If you want to have a fixed window size, look at game view, in the top left you can set a fixed aspect ratio or resolution, then if you resize it won't change the ratio of the gui.
However, in the Scene view, it'll keep jumping back to some default value defined by who-knows-what. For example I have a background that stretches to fill UIRoot (fill screen), that keeps jumping to a 4:3 ratio in scene view and 16:9 in game view. which is somewhat annoying... if UIRoot looked at the Gameview dimensions as a reference when sizing the GUI that might stop?
I hadn't noticed you could set a resolution instead of just an aspect ration in the game view window. That helps a little bit, but the anchors still constantly overwrite the scene if you touch any of the editor windows, which is half the problem.
@sintua first:
I just did a quick test:
1. New scene, ALT+SHIFT+S to make a sprite, ALT+SHIFT+L to add a label.
2. Moved the label, advanced anchor, set the Left side to be anchored to the sprite.

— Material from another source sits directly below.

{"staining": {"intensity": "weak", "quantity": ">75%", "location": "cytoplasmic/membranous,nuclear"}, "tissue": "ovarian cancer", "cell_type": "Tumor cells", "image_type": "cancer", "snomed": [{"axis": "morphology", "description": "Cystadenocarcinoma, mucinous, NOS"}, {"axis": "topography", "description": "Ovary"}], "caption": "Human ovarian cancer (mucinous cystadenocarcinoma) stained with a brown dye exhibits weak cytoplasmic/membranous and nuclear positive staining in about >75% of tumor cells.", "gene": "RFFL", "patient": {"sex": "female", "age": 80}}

The label remains resizable. Nothing is ever grayed out. Even if I anchor it fully it remains resizable. Are you running some old version?
For me, it grays out the width as soon as you anchor either left or right, and grays out the height as soon as you anchor either top or bottom. I'm using 3.4.9.

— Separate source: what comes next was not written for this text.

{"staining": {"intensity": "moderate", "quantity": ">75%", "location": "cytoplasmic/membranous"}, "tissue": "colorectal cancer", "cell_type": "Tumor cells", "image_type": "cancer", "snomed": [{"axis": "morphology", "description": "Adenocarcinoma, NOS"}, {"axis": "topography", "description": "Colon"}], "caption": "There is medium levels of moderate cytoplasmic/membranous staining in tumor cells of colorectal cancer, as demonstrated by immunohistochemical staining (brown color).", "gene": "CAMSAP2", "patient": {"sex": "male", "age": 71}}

1. Why do this? Why not just move the sprite to where you want it to be and then anchor it? Why use numbers at all? If you want to fine-tune its placement, use arrow keys for nudging, just like in Photoshop, or hold CTRL to disable snapping to edges. Numbers are there for those who need them, but are certainly not necessary to create a layout.
Because sometimes we anchor the sprite but then realize we want to change the size, or we set the size and realize we want to change the anchor. And we have to set the size manually by number to make it pixel-perfect since we have to use Fixed Size to stop everything from sliding all over the place when you move the play window.
2. A good UI tool should always be WYSIWYG. I never liked this feature of DF GUI where the editor would look one way then as soon as you hit Play, things change. It's inconsistent, and is a bad idea. As sintua mentioned, set a fixed size on the game view itself. This way everything will look as you will expect it to. Also, multiple monitors with the game view being on a separate monitor is a very useful thing to have. 
It should be WYSIWYG in the scene view. The scene view should not react to the inactive game window at all. No other tool or asset I've ever used in Unity acts like that. Unity is built around the idea that you do all your design in the scene view and then look at it in action in the game view, not the other way around. Scene view should always take precedence when you're not in play mode.
Edit: I wanted to add, I just want the OPTION of having a fixed width and height when designing the UI and to have it not overwrite the scene when moving editor windows. If other people find the current behavior useful, then that's fine, there are already three options in UI Root to get the slidey behavior. There could be one more for "ActualFixedSize" that actually fixes the size instead of just the height.